Often, just one highly visible “cancellation” of an individual for their views can have a broad impact on an institution’s culture. Censorship cultures can also be fostered by vague rules about speech, modeling narrow views in official communications, and more subtle dynamics that thwart dialogue, such as isolating and stigmatizing people who disagree even minimally with established narratives. What beliefs and practices lead cultures or institutions to foster censorship? Are there specific remedies that could reverse this trend in institutions that want to move toward open inquiry, dialectical thinking, and dialogue?

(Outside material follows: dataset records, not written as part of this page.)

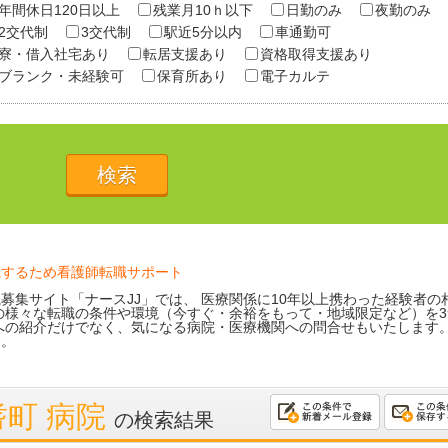
年間休日120日以上
残業月10ｈ以下
日勤のみ
夜勤のみ
2交代制
3交代制
駅近5分以内
車通勤可
寮・借入社宅あり
転居支援あり
資格取得支援あり
ブランク・未経験可
保育所あり
電子カルテ
職するため看護師転職サポート
募集サイト「ナースJJ」では、 医療関係に10年以上携わった経験者の
の様々な転職の条件や環境（今すぐ・余裕をもって・地域限定など）を3
への紹介だけでなく、気になる病院・医療機関への問合せもいたします
す。
耆町 病院
の検索結果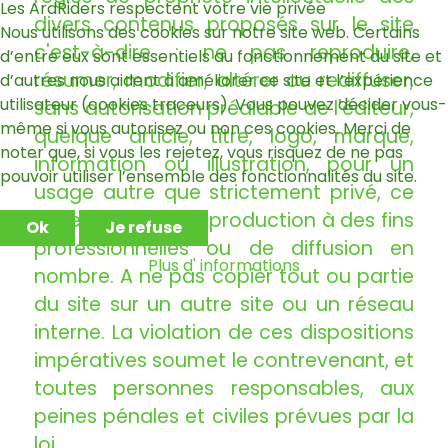
Les ArdRiders respectent votre vie privée
divers contenus proposés sur le site
Nous utilisons des cookies sur notre site web. Certains
c'est-à-dire : ne pas reproduire,
d’entre eux sont essentiels au fonctionnement du site et
résumer, modifier, altérer ou rediffuser,
d’autres nous aident à améliorer ce site et l’expérience
utilisateur (cookies traceurs). Vous pouvez décider vous-
sans autorisation préalable de l'éditeur,
même si vous autorisez ou non ces cookies. Merci de
quelque article, titre, logo, marque,
noter que, si vous les rejetez, vous risquez de ne pas
information ou illustration, pour un
pouvoir utiliser l’ensemble des fonctionnalités du site.
usage autre que strictement privé, ce
qui exclut toute reproduction à des fins
Ok
Je refuse
professionnelles ou de diffusion en
Plus d' informations
nombre. A ne pas copier tout ou partie
du site sur un autre site ou un réseau
interne. La violation de ces dispositions
impératives soumet le contrevenant, et
toutes personnes responsables, aux
peines pénales et civiles prévues par la
loi.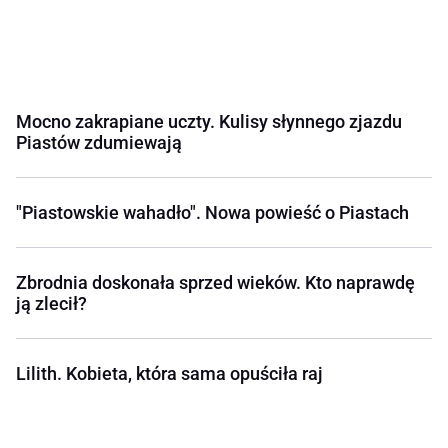
Mocno zakrapiane uczty. Kulisy słynnego zjazdu
Piastów zdumiewają
"Piastowskie wahadło". Nowa powieść o Piastach
Zbrodnia doskonała sprzed wieków. Kto naprawdę
ją zlecił?
Lilith. Kobieta, która sama opuściła raj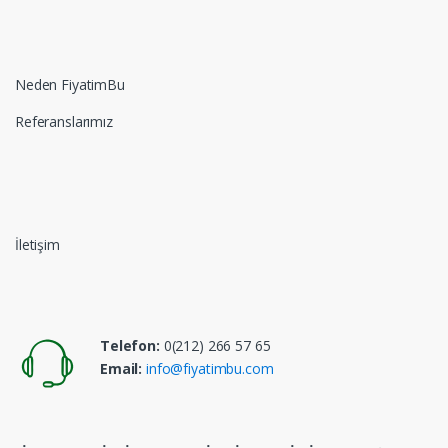
Neden FiyatimBu
Referanslarımız
İletişim
Telefon:
0(212) 266 57 65
Email:
info@fiyatimbu.com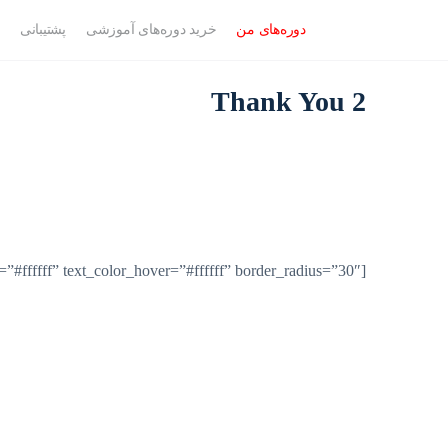
دوره‌‌های من
خرید دوره‌های آموزشی
پشتیبانی
Thank You 2
[yith_ctpw_pdf_button title=”” bkg_color=”#dd9933″ bkg_color_hover=”#000″ text_color=”#ffffff” text_color_hover=”#ffffff” border_radius=”30″]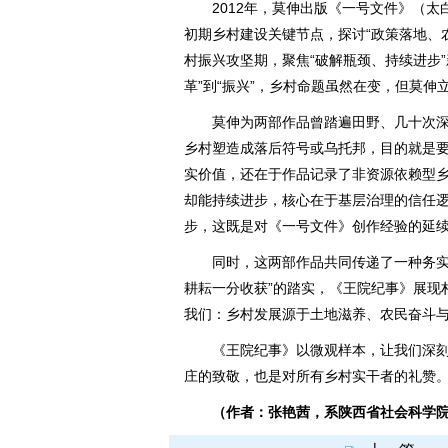
2012年，莫伸出版《一号文件》（太白
初期乡村建设关键节点，探讨“政策落地、
村振兴攻坚期，聚焦“破解瓶颈、持续进步”新
革”到“振兴”，乡村命题虽然在变，但莫
莫伸为两部作品曾踏遍田野、几十次深
乡村塑造成落后符号或乌托邦，目的就是
实价值，还在于作品记录了非资源依赖型
却能持续进步，核心在于基层治理的信任
步，这既是对《一号文件》创作经验的延
同时，这两部作品共同传递了一种务实的
耕耘一分收获”的踏实，《王院纪事》展现
我们：乡村发展源于土地滋养、农民奋斗
《王院纪事》以微观样本，让我们深刻
庄的致敬，也是对所有乡村实干者的礼赞
（作者：张艳茜，系陕西省社会科学院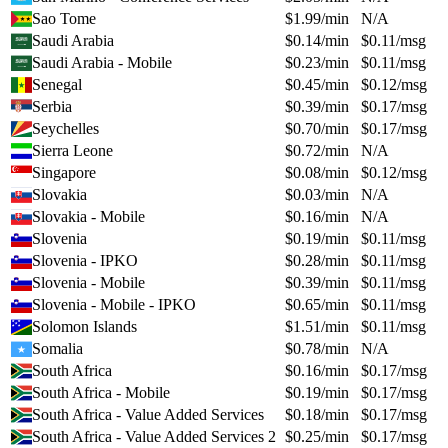
Sao Tome
$
1.99
/min
N/A
Saudi Arabia
$
0.14
/min
$
0.11
/msg
Saudi Arabia - Mobile
$
0.23
/min
$
0.11
/msg
Senegal
$
0.45
/min
$
0.12
/msg
Serbia
$
0.39
/min
$
0.17
/msg
Seychelles
$
0.70
/min
$
0.17
/msg
Sierra Leone
$
0.72
/min
N/A
Singapore
$
0.08
/min
$
0.12
/msg
Slovakia
$
0.03
/min
N/A
Slovakia - Mobile
$
0.16
/min
N/A
Slovenia
$
0.19
/min
$
0.11
/msg
Slovenia - IPKO
$
0.28
/min
$
0.11
/msg
Slovenia - Mobile
$
0.39
/min
$
0.11
/msg
Slovenia - Mobile - IPKO
$
0.65
/min
$
0.11
/msg
Solomon Islands
$
1.51
/min
$
0.11
/msg
Somalia
$
0.78
/min
N/A
South Africa
$
0.16
/min
$
0.17
/msg
South Africa - Mobile
$
0.19
/min
$
0.17
/msg
South Africa - Value Added Services
$
0.18
/min
$
0.17
/msg
South Africa - Value Added Services 2
$
0.25
/min
$
0.17
/msg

(13) Moving From Victimhood to Agency
How might dominant attitudes among therapists idealize victimhood or lead therapists to guide patients to see themselves as victims, and why might this trend be damaging? Is the dynamic of parent-blaming particularly common and/or problematic? What might some broad social costs of this practice be? What are alternative approaches that foster an internal locus of control, agency, autonomy, and resilience?

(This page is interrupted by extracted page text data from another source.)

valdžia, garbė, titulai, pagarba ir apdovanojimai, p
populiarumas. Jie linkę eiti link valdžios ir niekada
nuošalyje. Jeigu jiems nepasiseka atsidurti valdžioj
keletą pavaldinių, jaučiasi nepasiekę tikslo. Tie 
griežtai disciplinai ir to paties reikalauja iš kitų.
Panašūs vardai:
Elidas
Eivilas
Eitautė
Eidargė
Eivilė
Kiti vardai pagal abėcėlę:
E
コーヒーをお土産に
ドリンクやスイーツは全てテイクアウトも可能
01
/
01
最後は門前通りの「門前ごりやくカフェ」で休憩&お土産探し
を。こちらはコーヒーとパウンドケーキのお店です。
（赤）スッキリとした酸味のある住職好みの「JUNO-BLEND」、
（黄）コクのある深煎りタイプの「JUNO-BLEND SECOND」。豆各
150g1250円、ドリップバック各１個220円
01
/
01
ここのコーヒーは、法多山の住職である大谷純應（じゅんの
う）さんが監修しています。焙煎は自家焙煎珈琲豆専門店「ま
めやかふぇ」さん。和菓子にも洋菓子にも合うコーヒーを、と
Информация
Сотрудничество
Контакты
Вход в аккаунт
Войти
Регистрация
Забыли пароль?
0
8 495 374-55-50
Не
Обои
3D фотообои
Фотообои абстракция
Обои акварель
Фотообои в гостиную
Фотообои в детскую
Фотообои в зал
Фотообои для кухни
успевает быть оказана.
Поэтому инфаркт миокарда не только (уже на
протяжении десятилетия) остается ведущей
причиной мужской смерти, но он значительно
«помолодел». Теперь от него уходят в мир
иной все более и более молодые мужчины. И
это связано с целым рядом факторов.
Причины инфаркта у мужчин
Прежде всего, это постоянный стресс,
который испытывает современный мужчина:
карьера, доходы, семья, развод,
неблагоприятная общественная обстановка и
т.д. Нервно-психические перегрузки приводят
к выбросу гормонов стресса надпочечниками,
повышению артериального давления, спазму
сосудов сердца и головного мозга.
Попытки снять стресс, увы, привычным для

(14) Restoring Trust in Mental Health Care
Trust in therapy and the mental health profession broadly has greatly suffered as the field has become more politicized. How can the field repair relationships with people who’ve had bad care or lost confidence in mental health treatment? How can therapists best serve patients who could benefit from therapy but have become increasingly mistrustful?

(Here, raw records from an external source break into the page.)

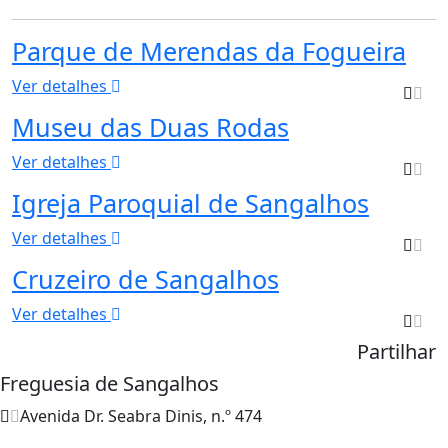
Parque de Merendas da Fogueira
Ver detalhes
Museu das Duas Rodas
Ver detalhes
Igreja Paroquial de Sangalhos
Ver detalhes
Cruzeiro de Sangalhos
Ver detalhes
Partilhar
Freguesia de Sangalhos
Avenida Dr. Seabra Dinis, n.º 474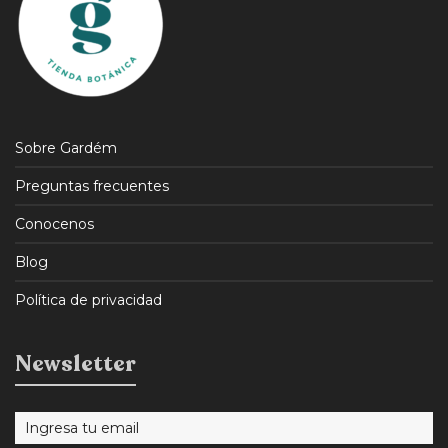
Sobre Gardém
Preguntas frecuentes
Conocenos
Blog
Política de privacidad
Newsletter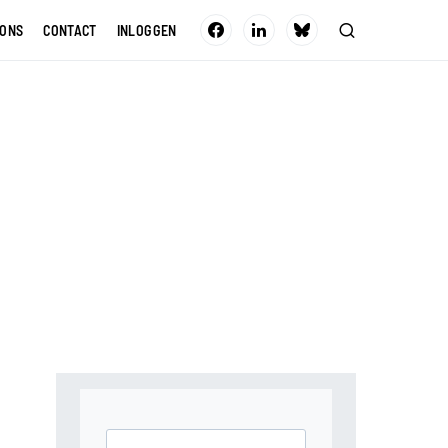
 ONS
CONTACT
INLOGGEN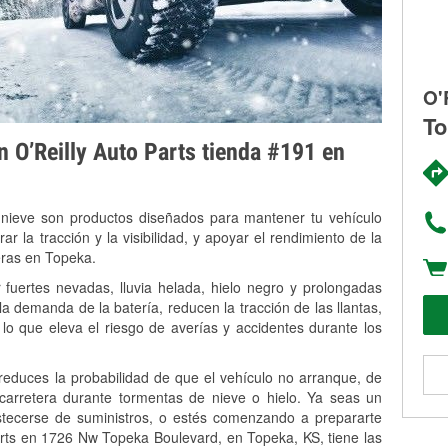
O'
To
on O’Reilly Auto Parts tienda #191 en
 nieve son productos diseñados para mantener tu vehículo
rar la tracción y la visibilidad, y apoyar el rendimiento de la
eras en Topeka.
fuertes nevadas, lluvia helada, hielo negro y prolongadas
 demanda de la batería, reducen la tracción de las llantas,
, lo que eleva el riesgo de averías y accidentes durante los
 reduces la probabilidad de que el vehículo no arranque, de
 carretera durante tormentas de nieve o hielo. Ya seas un
stecerse de suministros, o estés comenzando a prepararte
arts en 1726 Nw Topeka Boulevard, en Topeka, KS, tiene las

(15) University Antisemitism in Context
DEI ideologies tend to divide people into unprotected groups (i.e., “privileged oppressors”) and protected groups (often seen as idealized victims). It’s in this context that antisemitism has exploded on college campuses and in other spaces that Jews historically saw as supportive of them. How has this shift impacted Jews in particular (especially after 10/7), and what does it suggest about the most effective responses to campus antisemitism in 2025?

(16) Evidence-Based Interventions for People of Faith
Instead of avoiding religious discussions, how can therapists who are not faith-based counselors integrate a patient’s religious beliefs as a resource for mental health improvement? What are practical strategies for doing so? What are the potential pitfalls, and how can therapists engage with faith-based issues in a way that is attuned, empathetic, and patient-centered?